TURN: Teacher Union Reform Network

In Memory of Dr. W. Patrick Dolan

November 28, 2016

It is with heavy heart and great sorrow that we share the news that Dr. W. Patrick Dolan, a long-time friend, colleague and mentor, passed away at the age of 77 this past weekend. He struggled this past week with a severe staph infection that invaded his system five weeks following his hip replacement surgery. His family was with him when he passed.

Patrick was a trailblazer on systemic change and a tremendous asset to CEC, the TURN networks, districts, schools and leaders in education and in many other disciplines. He was a preeminent consultant to labor and management, as he worked to open, clarify, and improve that relationship as a means to improving the work of organizations in the public and private sectors.

After serving in academic administrative posts at Georgetown University and St. Louis University, Patrick founded his own consulting firm in Kansas City, Missouri, in 1976. For the next twenty years, the firm did pioneering work in labor-management change in large institutional settings.

The clients consisted of corporations such as Ford and Ford Europe, Goodyear, Republic Steel, John Deere, Boeing, General Dynamics, Cessna, and the Federal Aviation Administration. The United Auto Workers, United Steelworkers, International Association of Machinists, United Rubber Workers, and the National Association of Air Traffic Controllers were also joint clients in this work.

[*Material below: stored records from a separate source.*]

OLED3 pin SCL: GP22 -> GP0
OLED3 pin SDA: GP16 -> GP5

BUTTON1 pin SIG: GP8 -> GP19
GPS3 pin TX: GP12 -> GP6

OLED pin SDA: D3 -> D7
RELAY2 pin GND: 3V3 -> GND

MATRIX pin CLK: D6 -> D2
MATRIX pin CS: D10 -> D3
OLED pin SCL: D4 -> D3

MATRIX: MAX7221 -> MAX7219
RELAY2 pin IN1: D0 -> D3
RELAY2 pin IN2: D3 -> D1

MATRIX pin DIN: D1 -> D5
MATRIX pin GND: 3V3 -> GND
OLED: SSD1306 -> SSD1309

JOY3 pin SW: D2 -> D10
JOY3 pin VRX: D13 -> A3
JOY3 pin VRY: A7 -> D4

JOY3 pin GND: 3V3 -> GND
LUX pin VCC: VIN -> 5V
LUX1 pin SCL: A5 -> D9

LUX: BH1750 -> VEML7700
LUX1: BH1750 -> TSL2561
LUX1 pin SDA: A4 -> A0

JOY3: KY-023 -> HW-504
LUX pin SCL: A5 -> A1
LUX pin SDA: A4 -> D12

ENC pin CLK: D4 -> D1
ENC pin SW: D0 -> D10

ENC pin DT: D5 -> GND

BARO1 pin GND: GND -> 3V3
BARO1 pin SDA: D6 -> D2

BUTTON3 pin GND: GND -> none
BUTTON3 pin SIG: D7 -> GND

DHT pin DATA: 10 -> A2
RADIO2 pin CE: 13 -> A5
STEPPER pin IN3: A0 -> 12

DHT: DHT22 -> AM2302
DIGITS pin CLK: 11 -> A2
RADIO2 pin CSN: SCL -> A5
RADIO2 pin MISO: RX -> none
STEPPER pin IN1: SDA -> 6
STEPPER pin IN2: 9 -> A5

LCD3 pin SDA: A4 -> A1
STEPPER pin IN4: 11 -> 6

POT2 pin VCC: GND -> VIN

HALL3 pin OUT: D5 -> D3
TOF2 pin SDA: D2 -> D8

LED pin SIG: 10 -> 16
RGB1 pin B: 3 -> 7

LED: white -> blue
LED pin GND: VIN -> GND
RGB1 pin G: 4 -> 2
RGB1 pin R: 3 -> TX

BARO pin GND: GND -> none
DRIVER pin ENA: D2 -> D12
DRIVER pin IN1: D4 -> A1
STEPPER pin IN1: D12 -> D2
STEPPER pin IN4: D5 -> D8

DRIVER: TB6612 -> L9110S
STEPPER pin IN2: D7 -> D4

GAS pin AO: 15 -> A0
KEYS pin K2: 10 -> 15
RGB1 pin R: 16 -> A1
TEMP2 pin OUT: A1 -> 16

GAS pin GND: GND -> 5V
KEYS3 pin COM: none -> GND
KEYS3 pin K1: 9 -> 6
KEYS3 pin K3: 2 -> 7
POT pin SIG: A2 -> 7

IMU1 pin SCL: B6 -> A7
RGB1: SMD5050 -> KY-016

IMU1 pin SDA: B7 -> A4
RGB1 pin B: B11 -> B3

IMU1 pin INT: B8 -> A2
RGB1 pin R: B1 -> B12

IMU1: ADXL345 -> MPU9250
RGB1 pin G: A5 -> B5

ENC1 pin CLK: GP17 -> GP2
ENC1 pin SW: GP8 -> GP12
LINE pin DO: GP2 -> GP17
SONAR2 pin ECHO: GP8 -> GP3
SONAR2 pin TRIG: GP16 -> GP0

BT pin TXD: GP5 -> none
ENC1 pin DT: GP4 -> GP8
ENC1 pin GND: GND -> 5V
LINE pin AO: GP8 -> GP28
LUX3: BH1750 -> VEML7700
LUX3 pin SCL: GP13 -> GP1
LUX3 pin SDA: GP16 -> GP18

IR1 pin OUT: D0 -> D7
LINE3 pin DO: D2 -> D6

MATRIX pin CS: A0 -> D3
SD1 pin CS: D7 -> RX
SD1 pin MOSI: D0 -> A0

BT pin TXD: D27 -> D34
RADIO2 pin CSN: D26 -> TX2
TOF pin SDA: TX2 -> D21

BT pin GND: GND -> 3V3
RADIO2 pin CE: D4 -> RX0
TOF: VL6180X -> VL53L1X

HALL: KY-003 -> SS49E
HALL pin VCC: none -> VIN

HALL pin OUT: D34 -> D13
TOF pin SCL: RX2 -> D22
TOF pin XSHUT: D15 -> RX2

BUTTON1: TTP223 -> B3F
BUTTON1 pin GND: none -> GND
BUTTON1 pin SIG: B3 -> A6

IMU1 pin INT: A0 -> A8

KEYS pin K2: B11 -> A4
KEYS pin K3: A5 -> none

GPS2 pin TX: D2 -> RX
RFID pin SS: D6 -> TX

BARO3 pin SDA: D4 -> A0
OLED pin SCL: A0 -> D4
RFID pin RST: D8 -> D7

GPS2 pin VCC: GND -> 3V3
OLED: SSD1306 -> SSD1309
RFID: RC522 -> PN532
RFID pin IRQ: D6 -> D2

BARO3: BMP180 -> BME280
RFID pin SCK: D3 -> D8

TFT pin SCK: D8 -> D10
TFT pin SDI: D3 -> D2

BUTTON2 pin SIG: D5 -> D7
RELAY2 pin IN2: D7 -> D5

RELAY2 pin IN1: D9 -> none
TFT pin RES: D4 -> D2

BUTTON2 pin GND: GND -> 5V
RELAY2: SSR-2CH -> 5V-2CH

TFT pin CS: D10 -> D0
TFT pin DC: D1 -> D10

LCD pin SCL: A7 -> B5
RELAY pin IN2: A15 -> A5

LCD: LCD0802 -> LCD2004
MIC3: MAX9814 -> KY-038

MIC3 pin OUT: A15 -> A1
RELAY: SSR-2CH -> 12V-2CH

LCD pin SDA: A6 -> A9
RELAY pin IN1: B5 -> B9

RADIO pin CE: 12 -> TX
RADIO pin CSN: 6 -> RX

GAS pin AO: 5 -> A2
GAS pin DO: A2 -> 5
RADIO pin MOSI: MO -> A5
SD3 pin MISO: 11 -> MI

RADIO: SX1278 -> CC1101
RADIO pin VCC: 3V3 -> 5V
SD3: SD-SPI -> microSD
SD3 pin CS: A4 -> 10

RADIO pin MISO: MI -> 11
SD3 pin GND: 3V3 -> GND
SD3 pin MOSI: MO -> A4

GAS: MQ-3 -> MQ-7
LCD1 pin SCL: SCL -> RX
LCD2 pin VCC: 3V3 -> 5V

In 1992, Patrick broadened the focus of his work to public education, always working from a joint perspective of union-management collaboration. He consulted with the major teacher unions at national, state, and local levels.

Since 2004, Patrick led a consulting group that has supported the educational grant awards of the GE Foundation in seven major districts in the country. He has also been a frequent presenter and speaker at TURN conferences across the country as well as being heavily involved in the intensive work to improve labor-management collaboration in districts across the country with Mary McDonald and Ann Cummins Bogan.

Patrick’s groundbreaking book on public education, “Restructuring Our Schools, A Primer on Systemic Change,” is in its fourth printing. In it, Patrick describes what large systems struggle to achieve: team effort, a focus on long-term quality, effective communication, and highly motivated students and employees.

Patrick will be greatly missed and it is incumbent upon all of us to carry on his legacy by continuing to work toward labor-management collaboration throughout schools and districts across the nation.

The wake will be held from 5 p.m. to 8 p.m. on Friday, December 2 at McGilley Midtown Chapel in Kansas City. The funeral will be at 1 p.m. at Visitation Church on Saturday, December 3. The obituary appears in the Kansas City Star.